Repeat, exactly as written, the line containing "PBIS Coach/Intervention. Amy Brown" and each line after it through the end of the data.

[Records drawn from a dataset]

····················

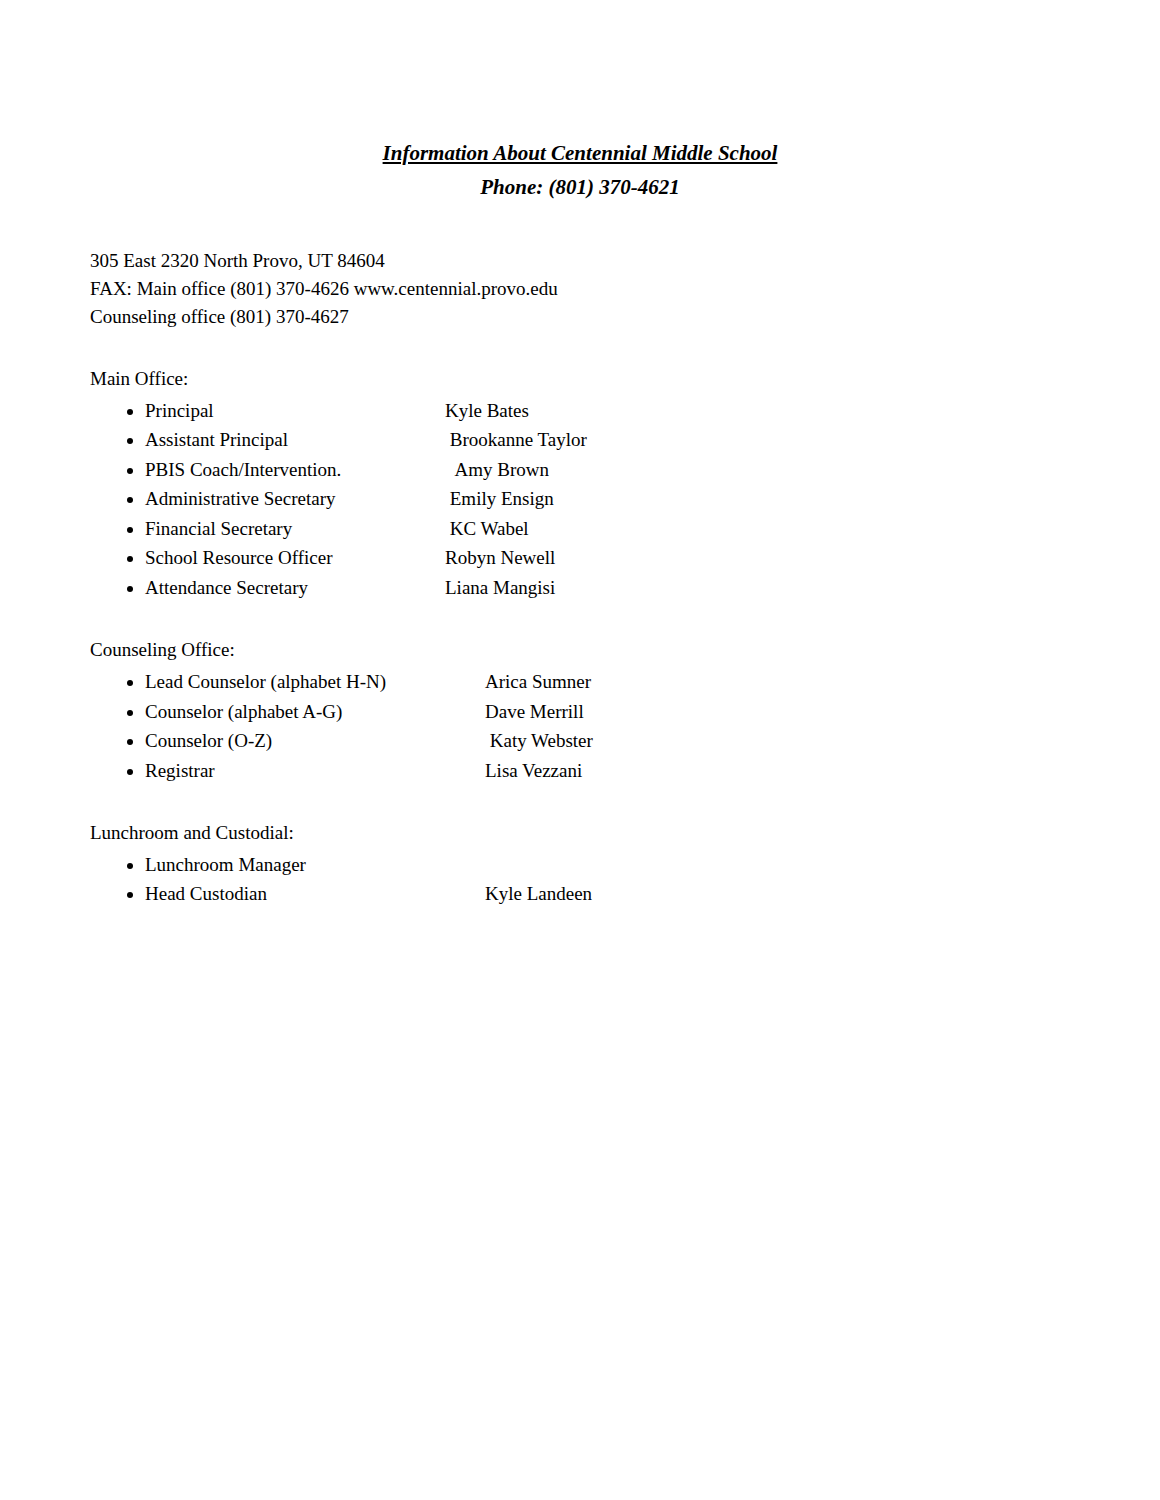Information About Centennial Middle School
Phone: (801) 370-4621
305 East 2320 North Provo, UT 84604
FAX: Main office (801) 370-4626 www.centennial.provo.edu
Counseling office (801) 370-4627
Main Office:
Principal Kyle Bates
Assistant Principal Brookanne Taylor
PBIS Coach/Intervention. Amy Brown
Administrative Secretary Emily Ensign
Financial Secretary KC Wabel
School Resource Officer Robyn Newell
Attendance Secretary Liana Mangisi
Counseling Office:
Lead Counselor (alphabet H-N) Arica Sumner
Counselor (alphabet A-G) Dave Merrill
Counselor (O-Z) Katy Webster
Registrar Lisa Vezzani
Lunchroom and Custodial:
Lunchroom Manager
Head Custodian Kyle Landeen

····················

> _EXERCISE RESULT_:
PBIS Coach/Intervention. Amy Brown
Administrative Secretary Emily Ensign
Financial Secretary KC Wabel
School Resource Officer Robyn Newell
Attendance Secretary Liana Mangisi
Counseling Office:
Lead Counselor (alphabet H-N) Arica Sumner
Counselor (alphabet A-G) Dave Merrill
Counselor (O-Z) Katy Webster
Registrar Lisa Vezzani
Lunchroom and Custodial:
Lunchroom Manager
Head Custodian Kyle Landeen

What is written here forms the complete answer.